Future readers: mitigations are enumerated above, str transform, randomized salt, etc. just beware if you also need sorted results (ie key the sort on original keys). You can also rearrange the input elements if their order doesn't matter to the problem (although short of a full/slow random shuffle it's probably still hackable on an individual level).

fwiw 1676F - Longest Strike is the perfect test of this (even if I wonder if the author meant 'streak' instead of 'strike').

  • »
    »
    2 months ago, # ^ |
    Rev. 2   Vote: I like it 0 Vote: I do not like it

    some pypy64 results on that specific problem:

    c = Counter(sorted(alist)) worked, hacked original 156687344 and sorted version 156840227 both 202ms (looks artificially good because original solve already sorts downstream of that)

    directly-applied xor salt on both in and out comprehensions 156840897 265ms

    str in and int out 156841036 280ms

    random.shuffle on input list before Counter slowest 156840377 343ms

    not tried (yet): various subclassing backflips

»
3 weeks ago, # |
  Vote: I like it 0 Vote: I do not like it

It happened again in a div 4 problem H (Gambling)

»
3 weeks ago, # |
  Vote: I like it 0 Vote: I do not like it

can we just change int to string while storing it as key in dictionary... ? this can fix this error..

»
3 weeks ago, # |
  Vote: I like it 0 Vote: I do not like it

How does the "solution" help, since it keeps the collisions?

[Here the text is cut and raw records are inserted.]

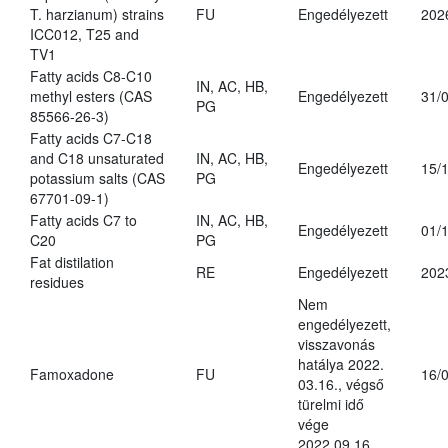
T. harzianum) strains
FU
Engedélyezett
202
ICC012, T25 and
TV1
Fatty acids C8-C10
IN, AC, HB,
methyl esters (CAS
Engedélyezett
31/
PG
85566-26-3)
Fatty acids C7-C18
and C18 unsaturated
IN, AC, HB,
Engedélyezett
15/
potassium salts (CAS
PG
67701-09-1)
Fatty acids C7 to
IN, AC, HB,
Engedélyezett
01/
C20
PG
Fat distilation
RE
Engedélyezett
202
residues
Nem
engedélyezett,
visszavonás
hatálya 2022.
Famoxadone
FU
16/
03.16., végső
türelmi idő
vége
2022.09.16.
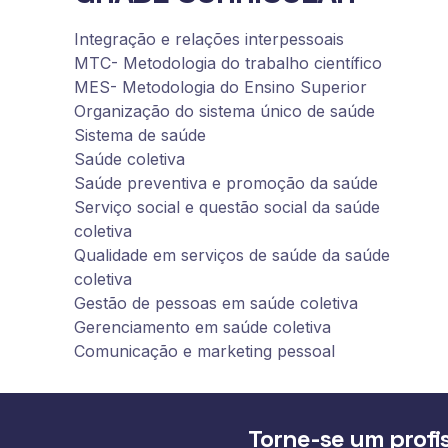
Integração e relações interpessoais
MTC- Metodologia do trabalho científico
MES- Metodologia do Ensino Superior
Organização do sistema único de saúde
Sistema de saúde
Saúde coletiva
Saúde preventiva e promoção da saúde
Serviço social e questão social da saúde
coletiva
Qualidade em serviços de saúde da saúde
coletiva
Gestão de pessoas em saúde coletiva
Gerenciamento em saúde coletiva
Comunicação e marketing pessoal
Torne-se um profis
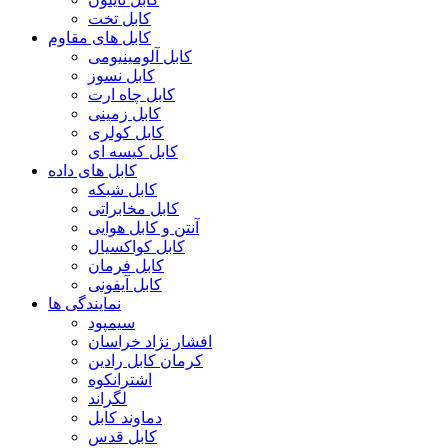
کابل تخت
کابل های مقاوم
کابل آلومینیومی
کابل نسوز
کابل چاه ارت
کابل زمینی
کابل کولری
کابل کیسه ای
کابل های داده
کابل شبکه
کابل مخابراتی
آنتن و کابل هوایی
کابل کواکسیال
کابل فرمان
کابل آیفونی
نمایندگی ها
سیمپود
افشار نژاد خراسان
کرمان کابل رادین
اشترانکوه
لگراند
دماوند کابل
کابل قدس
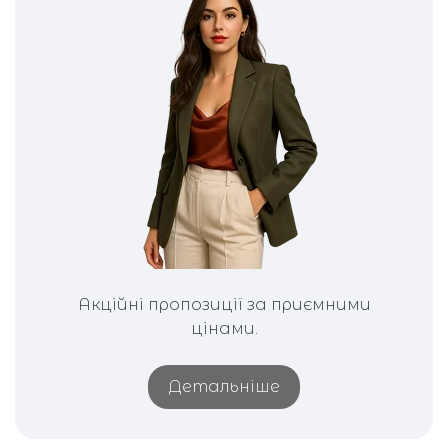
Футболки
Сукні
Блузи
Пояс
Прикраси
Шорти
Брюки
Акційні пропозиції за приємними
Жакети
цінами.
Кепки
Детальніше
Спідниці
Комбінезон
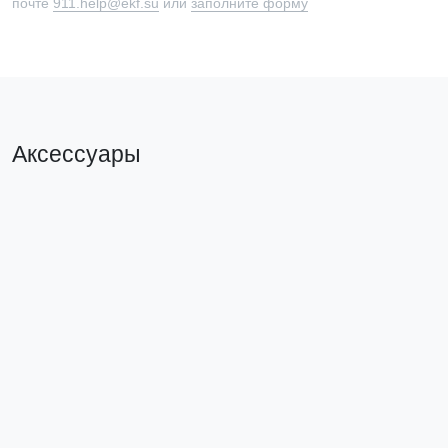
почте
911.help@ekf.su
или
заполните форму
Аксессуары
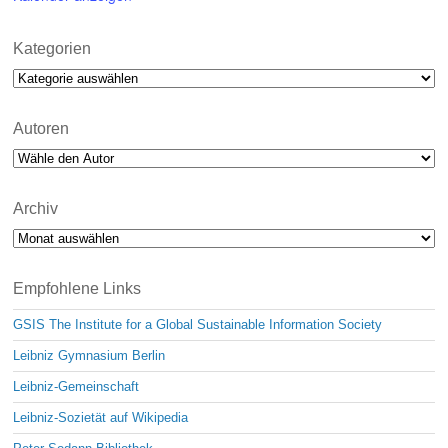
Kategorien
Kategorien
Autoren
Archiv
Archiv
Empfohlene Links
GSIS The Institute for a Global Sustainable Information Society
Leibniz Gymnasium Berlin
Leibniz-Gemeinschaft
Leibniz-Sozietät auf Wikipedia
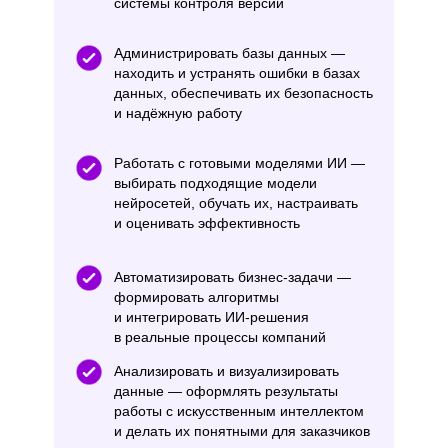
системы контроля версий
Администрировать базы данных —
находить и устранять ошибки в базах
данных, обеспечивать их безопасность
и надёжную работу
Работать с готовыми моделями ИИ —
выбирать подходящие модели
нейросетей, обучать их, настраивать
и оценивать эффективность
Автоматизировать бизнес-задачи —
формировать алгоритмы
и интегрировать ИИ-решения
в реальные процессы компаний
Анализировать и визуализировать
данные — оформлять результаты
работы с искусственным интеллектом
и делать их понятными для заказчиков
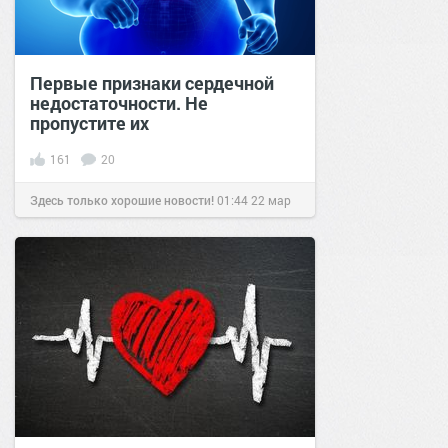
Первые признаки сердечной
недостаточности. Не
пропустите их
161
20
Здесь только хорошие новости!
01:44
22 мар
2021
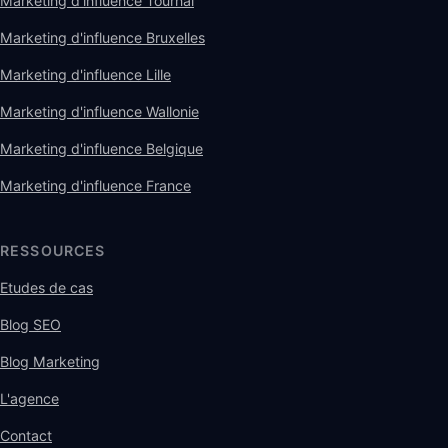
Marketing d'influence Tournai
Marketing d'influence Bruxelles
Marketing d'influence Lille
Marketing d'influence Wallonie
Marketing d'influence Belgique
Marketing d'influence France
RESSOURCES
Etudes de cas
Blog SEO
Blog Marketing
L'agence
Contact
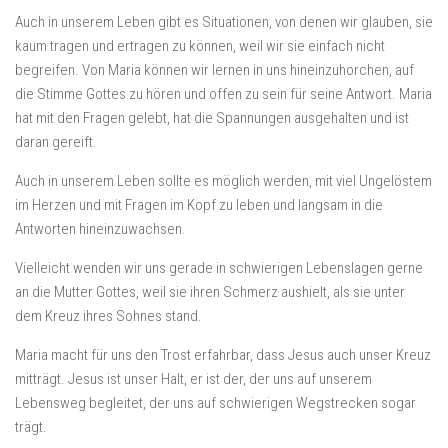
Auch in unserem Leben gibt es Situationen, von denen wir glauben, sie
kaum tragen und ertragen zu können, weil wir sie einfach nicht
begreifen. Von Maria können wir lernen in uns hineinzuhorchen, auf
die Stimme Gottes zu hören und offen zu sein für seine Antwort. Maria
hat mit den Fragen gelebt, hat die Spannungen ausgehalten und ist
daran gereift.
Auch in unserem Leben sollte es möglich werden, mit viel Ungelöstem
im Herzen und mit Fragen im Kopf zu leben und langsam in die
Antworten hineinzuwachsen.
Vielleicht wenden wir uns gerade in schwierigen Lebenslagen gerne
an die Mutter Gottes, weil sie ihren Schmerz aushielt, als sie unter
dem Kreuz ihres Sohnes stand.
Maria macht für uns den Trost erfahrbar, dass Jesus auch unser Kreuz
mitträgt. Jesus ist unser Halt, er ist der, der uns auf unserem
Lebensweg begleitet, der uns auf schwierigen Wegstrecken sogar
trägt.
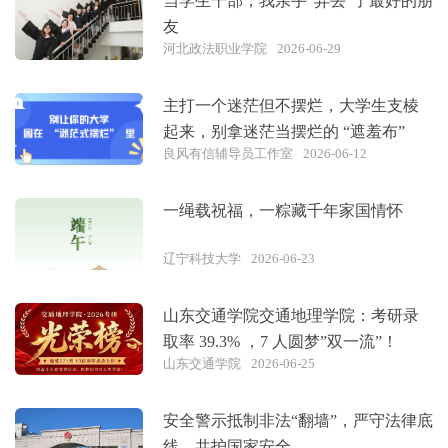
当学生干部，我亲手“弄丢”了最好的朋
友
河北政法职业学院
2026-06-29
主打一个迷茫但不摆烂，大学生支棱
起来，别拿迷茫当摆烂的 “遮羞布”
良风有信辅导员工作室
2026-06-12
一绳载祝福，一粽藏千年家国情怀
辽宁科技大学
2026-06-23
山东交通学院交通地理学院：考研录
取率 39.3% ，7 人圆梦”双一流”！
山东交通学院
2026-06-25
安全警示抵制非法“翻墙”，严守法律底
线，共护国家安全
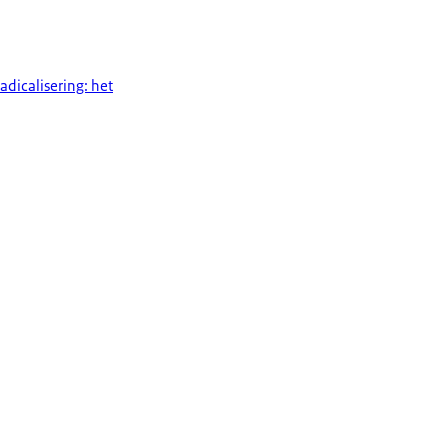
adicalisering: het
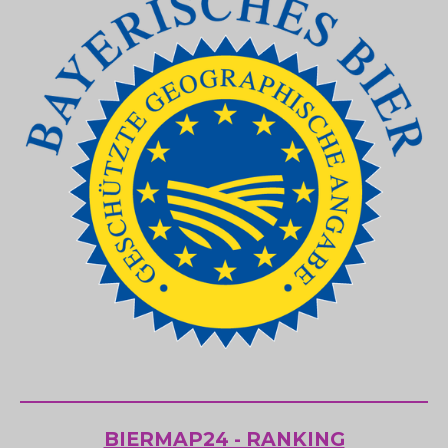
BIERMAP24 - RANKING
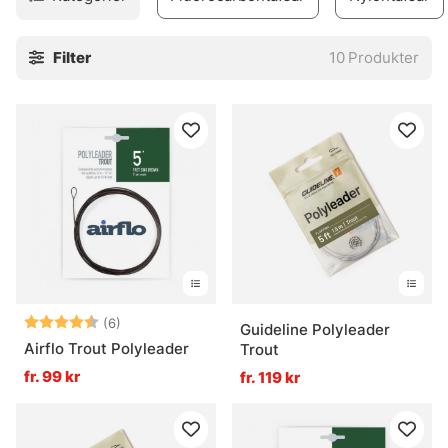
Filter
10
Produkter
Betyg:
4.5 utav 5 stjärnor
(6)
Guideline Polyleader
Airflo Trout Polyleader
Trout
fr. 99 kr
fr. 119 kr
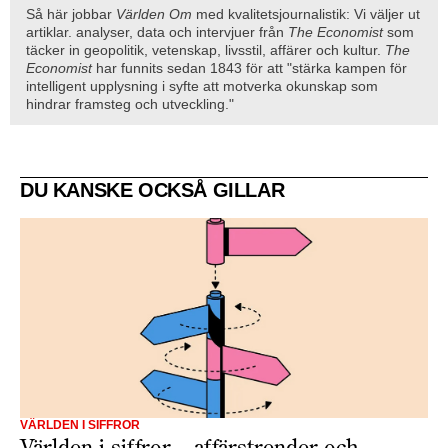
Så här jobbar
Världen Om
med kvalitetsjournalistik: Vi väljer ut
artiklar. analyser, data och intervjuer från
The Economist
som
täcker in geopolitik, vetenskap, livsstil, affärer och kultur.
The
Economist
har funnits sedan 1843 för att "stärka kampen för
intelligent upplysning i syfte att motverka okunskap som
hindrar framsteg och utveckling."
DU KANSKE OCKSÅ GILLAR
VÄRLDEN I SIFFROR
Världen i siffror – affärstrender och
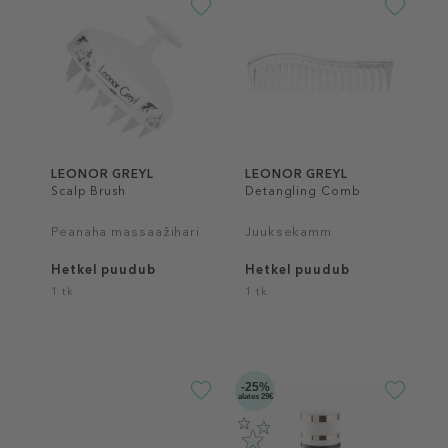
LEONOR GREYL
LEONOR GREYL
Scalp Brush
Detangling Comb
Peanaha massaažihari
Juuksekamm
Hetkel puudub
Hetkel puudub
1 tk
1 tk
-25%
alates 29€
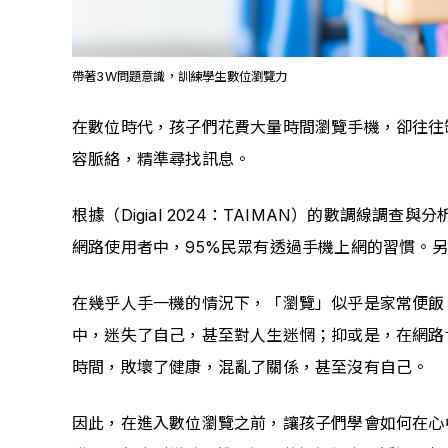
帶著3W問題意識，訓練學生數位瀏覽力
在數位時代，孩子們花費大量時間瀏覽手機，卻往往
容脈絡，精準尋找訊息。
根據（Digial 2024：TAIMAN）的數調線調
網路使用者中，95%民眾有透過手機上網的習慣。
在幾乎人手一機的情況下，「瀏覽」似乎是家常便飯
中，迷失了自己，甚至對人生迷惘；抑或是，在網路
時間，敗壞了健康，混亂了關係，甚至沒有自己。
因此，在進入數位瀏覽之前，讓孩子們學會如何在心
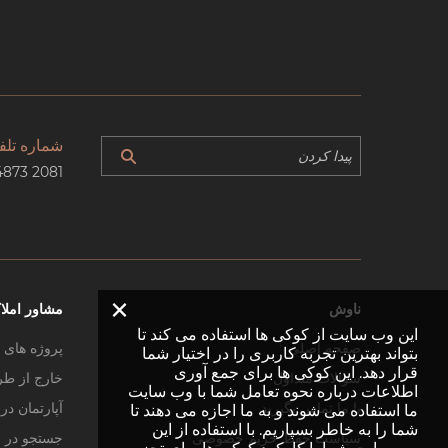
شماره تلف
4873 2081
×
ناوش
مشاور املا
این وب سایت از کوکی ها استفاده می کند تا
صفحه اصلی
پروژه های 
بتواند بهترین تجربه کاربری را در اختیار شما
قرار دهد. این کوکی ها برای جمع آوری
سوالات متداول
خارج از طر
اطلاعات درباره نحوه تعامل شما با وب سایت
با ما تماس بگیرید
آپارتمان د
ما استفاده می شوند و به ما اجازه می دهند تا
شما را به خاطر بسپاریم. با استفاده از این
سیاست حفظ حریم خصوصی
جستجو در 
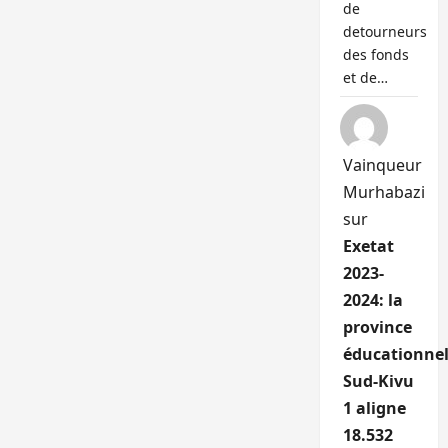
de
detourneurs
des fonds
et de…
Vainqueur
Murhabazi
sur
Exetat
2023-
2024: la
province
éducationnel
Sud-Kivu
1 aligne
18.532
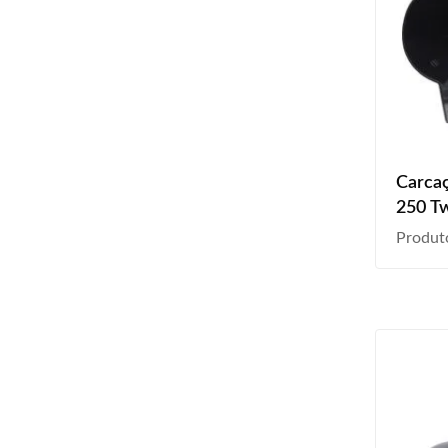
Carcaç
250 Tw
2004 
Produt
Preto 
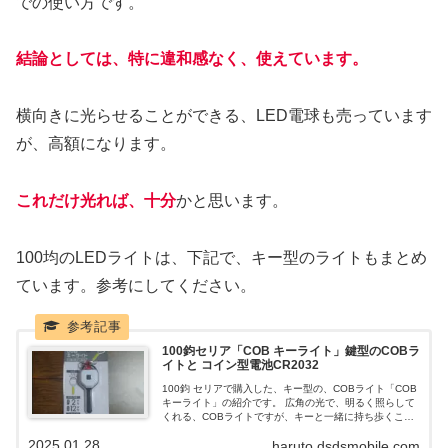
での使い方です。
結論としては、特に違和感なく、使えています。
横向きに光らせることができる、LED電球も売っています
が、高額になります。
これだけ光れば、十分
かと思います。
100均のLEDライトは、下記で、キー型のライトもまとめ
ています。参考にしてください。
100鈞セリア「COB キーライト」鍵型のCOBラ
イトと コイン型電池CR2032
100鈞 セリアで購入した、キー型の、COBライト「COB
キーライト」の紹介です。 広角の光で、明るく照らして
くれる、COBライトですが、キーと一緒に持ち歩くこと
で、便利に使えます。 CR2032 ボタン電池で光り、手元
2025.01.28
haruto.dsdsmobile.com
を明るくしてくれる、「COB キーライト」になります。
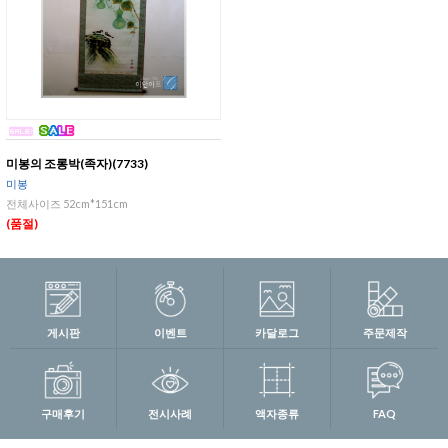
미봉의 조롱박(족자)(7733)
미봉
전체사이즈 52cm*151cm
(품절)
게시판
이벤트
카달로그
주문제작
구매후기
전시사례
액자종류
FAQ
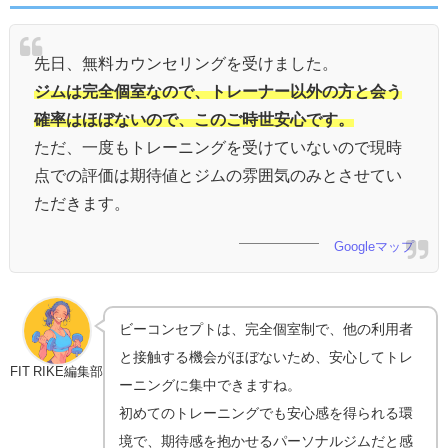
先日、無料カウンセリングを受けました。
ジムは完全個室なので、トレーナー以外の方と会う
確率はほぼないので、このご時世安心です。
ただ、一度もトレーニングを受けていないので現時
点での評価は期待値とジムの雰囲気のみとさせてい
ただきます。
Googleマップ
ビーコンセプトは、完全個室制で、他の利用者
と接触する機会がほぼないため、安心してトレ
FIT RIKE編集部
ーニングに集中できますね。
初めてのトレーニングでも安心感を得られる環
境で、期待感を抱かせるパーソナルジムだと感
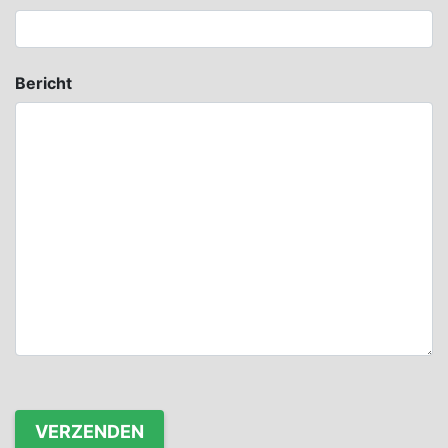
Bericht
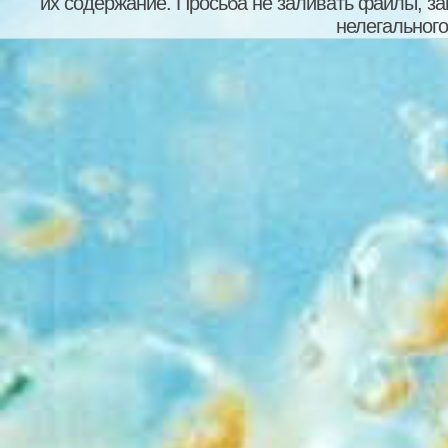
их содержание. Просьба не заливать файлы, з
в одной папке все серии з
нелегального
@
HardwareMi
2026-06-03 13:59
@
TimurN90
:
З
2026-06-02 17:55
будет ли 3 Эйфории у вас 
@
TimurN90
:
У
2026-05-31 13:25
праздником днем защиты д
братьям сестрам
@
STAWR
:
pvv
,
2026-04-07 12:28
@
pvv
:
STAWR
,
2026-04-07 12:02
магазин расширений гугла,
страны, но все 3 работают
@
STAWR
:
Прив
2026-04-07 11:17
Очень сложно заходить на 
@
makc8585
:
2026-03-15 08:21
@
mjjhec
:
2026-02-23 09:22
@
daa51
:
А где 
2026-02-12 19:47
таких раздач.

hash(a) = hash(b) is the same as hash(a)^RANDOM=hash(b)^RANDOM..

  • »
    »
    3 weeks ago, # ^ |
      Vote: I like it 0 Vote: I do not like it

    This solution is not prevent collisions itself, it prevent collision-chains like hash(x) = hash(a_1), f(hash(x)) = hash(a_2), f(f(hash(x))) = hash(a_3), .... Xor with RANDOM changes every element and broke the chain.